Réunion du 12 mai 2010 à 10h00
Commission des affaires culturelles et de l'éducation

François Bordry, président de l'Agence française de lutte contre le dopage :

Je vais essayer de répondre à toutes les questions qui ont été posées mais, si j'en oublie, sachez que l'Agence est à la disposition des parlementaires. Tous nos dossiers sont ouverts au rapporteur du budget. Il le sait bien, puisqu'il est déjà venu au siège de l'Agence. Je précise également que nous nous sommes rendus devant la commission d'évaluation des politiques publiques pour exposer le fonctionnement de l'Agence et son organisation budgétaire.

M. David Douillet était membre du CPLD et a donc été associé aux actions de prévention organisées par le Conseil. Celles-ci étaient peu de chose, à la fois par manque de moyens et par manque de connaissance sur le sujet. Il faut bien connaître les protocoles de dopage et le dopage lui-même pour pouvoir expliquer aux jeunes ce qu'il faut éviter de faire.

L'AFLD n'a plus, comme M. Douillet l'a noté, le mot « prévention » dans son titre mais elle reste associée aux opérations de prévention, comme à celles menées du temps du CPLD dans la grande étape du Tour de France ou lors du Marathon de Paris. Mais l'Agence rencontre des difficultés financières, difficultés qui ont encore été aggravées cette année du fait d'un manque de visibilité sur son budget.

Je reconnais que nos actions de prévention sont pauvres et que cet état de fait est malheureux.

Si le Gouvernement tient sa promesse, notre budget pour 2010 s'établira à 8,751 millions d'euros, avec une subvention de l'État de 7,8 millions. Nous sommes très attachés à la subvention publique car elle garantit notre indépendance. La partie privée de nos ressources provient des contrôles, prélèvements et analyses que nous réalisons pour d'autres agences nationales antidopage, à leur demande. Nombre d'agences nationales nous font confiance et nous demandent de réaliser des analyses à leur place, soit sur des prélèvements effectués sur des sportifs restés sur leur territoire, soit sur des sportifs de leur nationalité s'entraînant en France. Je viens de recevoir une lettre du président de l'Agence du Luxembourg qui se félicite des travaux du laboratoire de Châtenay-Malabry et des relations avec notre agence alors que, dans le même temps, il vient de recevoir une injonction du président de l'UCI, Patrick McQuaid, de ne plus travailler avec nous.

Notre fonds de roulement se monte à environ 3,9 millions d'euros.

L'Agence emploie, sur son budget propre, 61 agents : 42 au département des analyses – dont 37 scientifiques travaillant au laboratoire –, 7 au département des contrôles et 12 à l'administration générale de l'Agence, auxquels s'ajoutent, grâce à l'Assemblée nationale, 2 autres collaborateurs.
• • •
Explorer les ressources:
1. Recopiez fidèlement le passage de l'extrait sur l'Agence française de lutte contre le dopage compris entre « M. David Douillet » et « éviter de faire. », ces deux passages inclus.
2. Écrivez la suite de l'extrait sur l'Agence française de lutte contre le dopage en commençant après sa dernière phrase.
Les enregistrements ne sont pas nécessaires pour ce travail.
• • •
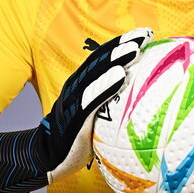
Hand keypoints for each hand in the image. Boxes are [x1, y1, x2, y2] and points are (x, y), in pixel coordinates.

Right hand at [0, 28, 152, 192]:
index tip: (145, 34)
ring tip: (135, 49)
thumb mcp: (95, 118)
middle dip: (123, 44)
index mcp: (82, 85)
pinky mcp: (75, 116)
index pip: (103, 59)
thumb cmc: (75, 139)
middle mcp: (76, 87)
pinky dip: (107, 85)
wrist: (47, 158)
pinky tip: (121, 76)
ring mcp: (74, 100)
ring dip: (116, 59)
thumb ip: (111, 107)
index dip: (122, 44)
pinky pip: (93, 98)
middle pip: (101, 60)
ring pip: (96, 74)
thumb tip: (142, 102)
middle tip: (146, 34)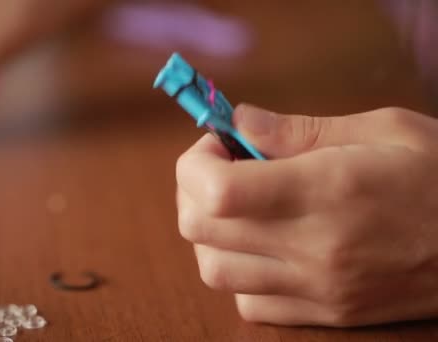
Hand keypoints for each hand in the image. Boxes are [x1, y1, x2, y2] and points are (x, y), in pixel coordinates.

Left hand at [176, 104, 437, 326]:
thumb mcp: (384, 129)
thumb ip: (300, 128)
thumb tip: (239, 121)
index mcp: (327, 190)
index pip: (219, 191)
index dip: (195, 165)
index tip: (213, 146)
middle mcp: (315, 246)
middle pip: (201, 229)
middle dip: (191, 191)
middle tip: (220, 168)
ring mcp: (318, 288)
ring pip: (214, 271)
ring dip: (209, 234)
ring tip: (237, 208)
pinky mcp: (327, 313)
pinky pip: (249, 303)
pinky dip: (238, 274)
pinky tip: (263, 248)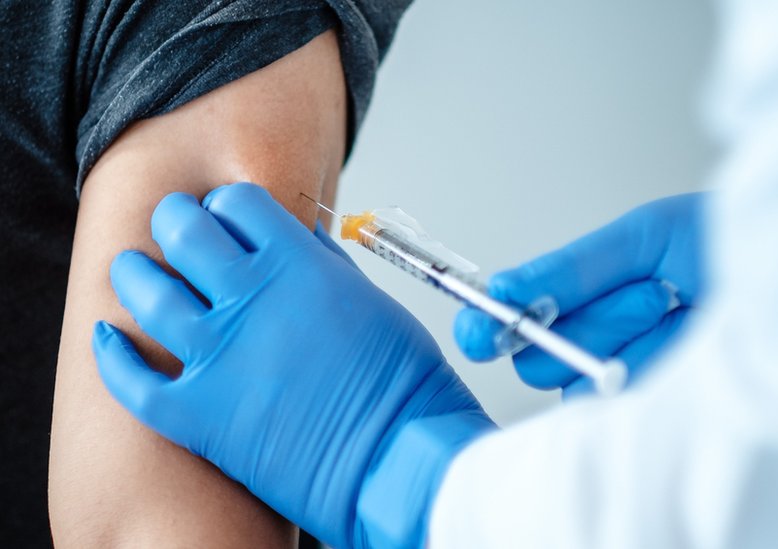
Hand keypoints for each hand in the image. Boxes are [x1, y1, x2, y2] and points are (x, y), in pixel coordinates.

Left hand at [93, 183, 492, 548]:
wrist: (396, 453)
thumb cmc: (399, 380)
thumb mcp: (371, 298)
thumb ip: (325, 263)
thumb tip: (300, 239)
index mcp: (298, 264)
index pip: (237, 204)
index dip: (226, 205)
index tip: (225, 217)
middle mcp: (251, 298)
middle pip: (183, 232)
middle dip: (174, 220)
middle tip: (173, 227)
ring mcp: (218, 355)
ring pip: (146, 294)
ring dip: (133, 274)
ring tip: (132, 271)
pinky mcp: (199, 412)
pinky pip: (131, 380)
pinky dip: (111, 355)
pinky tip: (107, 339)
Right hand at [454, 193, 705, 395]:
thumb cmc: (729, 245)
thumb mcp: (645, 239)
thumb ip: (572, 268)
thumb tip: (506, 289)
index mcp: (582, 294)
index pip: (515, 318)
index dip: (493, 325)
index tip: (485, 331)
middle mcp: (595, 341)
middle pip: (541, 358)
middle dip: (596, 321)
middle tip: (652, 293)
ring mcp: (624, 381)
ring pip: (581, 382)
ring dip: (636, 339)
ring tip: (685, 311)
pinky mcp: (653, 414)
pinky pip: (622, 405)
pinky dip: (657, 367)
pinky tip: (693, 347)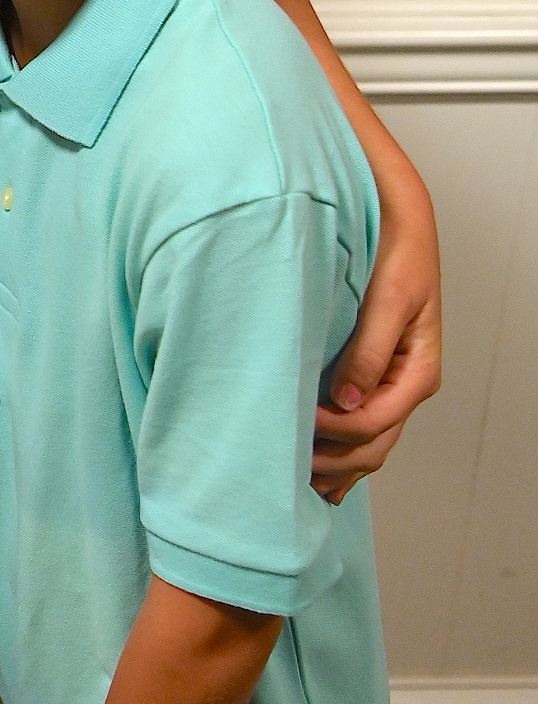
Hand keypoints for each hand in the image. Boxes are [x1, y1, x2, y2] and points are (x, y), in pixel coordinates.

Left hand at [313, 150, 440, 500]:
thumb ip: (368, 351)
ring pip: (368, 444)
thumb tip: (345, 402)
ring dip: (335, 465)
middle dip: (333, 462)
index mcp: (417, 371)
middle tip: (286, 467)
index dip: (334, 432)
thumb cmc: (396, 253)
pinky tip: (316, 471)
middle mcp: (406, 385)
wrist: (396, 223)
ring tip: (294, 480)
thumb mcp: (388, 297)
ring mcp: (390, 386)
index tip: (295, 422)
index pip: (375, 422)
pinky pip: (361, 428)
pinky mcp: (372, 378)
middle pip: (373, 445)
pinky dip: (341, 452)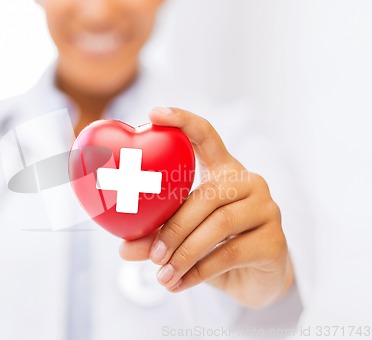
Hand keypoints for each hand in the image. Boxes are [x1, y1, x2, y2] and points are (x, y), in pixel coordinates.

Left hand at [120, 107, 293, 307]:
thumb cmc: (214, 247)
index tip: (153, 113)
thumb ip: (156, 237)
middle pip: (207, 194)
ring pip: (219, 225)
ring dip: (184, 252)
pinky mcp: (276, 241)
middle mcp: (249, 182)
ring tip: (161, 274)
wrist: (255, 280)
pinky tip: (178, 284)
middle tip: (151, 254)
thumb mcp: (184, 237)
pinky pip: (230, 253)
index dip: (182, 121)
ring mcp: (267, 209)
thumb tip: (123, 249)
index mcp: (224, 170)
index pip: (206, 136)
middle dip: (173, 227)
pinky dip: (198, 271)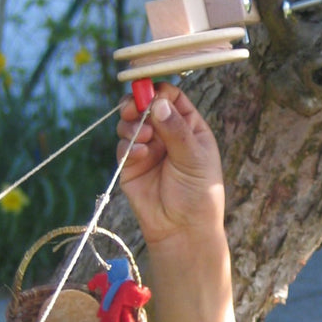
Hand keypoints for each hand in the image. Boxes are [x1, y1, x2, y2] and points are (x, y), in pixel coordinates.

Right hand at [117, 82, 224, 248]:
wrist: (182, 230)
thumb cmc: (198, 195)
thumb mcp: (194, 159)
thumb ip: (176, 130)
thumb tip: (158, 103)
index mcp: (189, 128)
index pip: (171, 97)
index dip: (159, 92)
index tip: (150, 94)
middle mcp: (167, 134)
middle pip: (145, 105)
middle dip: (137, 103)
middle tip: (133, 109)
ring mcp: (148, 148)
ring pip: (130, 122)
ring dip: (131, 124)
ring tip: (141, 137)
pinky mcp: (131, 164)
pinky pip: (123, 145)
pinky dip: (128, 146)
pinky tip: (140, 155)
• • •
Corrigé des exercices:
1.
M. David Douillet était membre du CPLD et a donc été associé aux actions de prévention organisées par le Conseil. Celles-ci étaient peu de chose, à la fois par manque de moyens et par manque de connaissance sur le sujet. Il faut bien connaître les protocoles de dopage et le dopage lui-même pour pouvoir expliquer aux jeunes ce qu'il faut éviter de faire.

2.
Je ne peux pas encore chiffrer nos besoins pour l'année prochaine car nous n'avons pas fait d'étude sur le sujet. Cependant la localisation des sportifs étant une procédure très lourde, nous devrions sans doute être augmentés en personnels pour tenir notre rang dans cette opération très importante.

Par ailleurs, nous assistons à une judiciarisation de l'intervention disciplinaire : les sportifs positifs viennent maintenant devant le collège de l'Agence accompagnés d'une batterie d'avocats et sont prêts à poursuivre les recours jusqu'au bout. Sachant qu'ils ne peuvent pas se défendre sur le fond, ils attaquent la procédure, d'où l'importance d'avoir des médecins préleveurs bien formés à la fois sur le plan technique et sur le plan juridique.

Ces derniers sont des gens remarquables et dévoués à la cause antidopage, mais ils n'ont pas une formation de juriste. Il est arrivé qu'ils oublient de cocher des cases de procès-verbaux de prélèvement, ce dont les avocats des sportifs savent tirer profit.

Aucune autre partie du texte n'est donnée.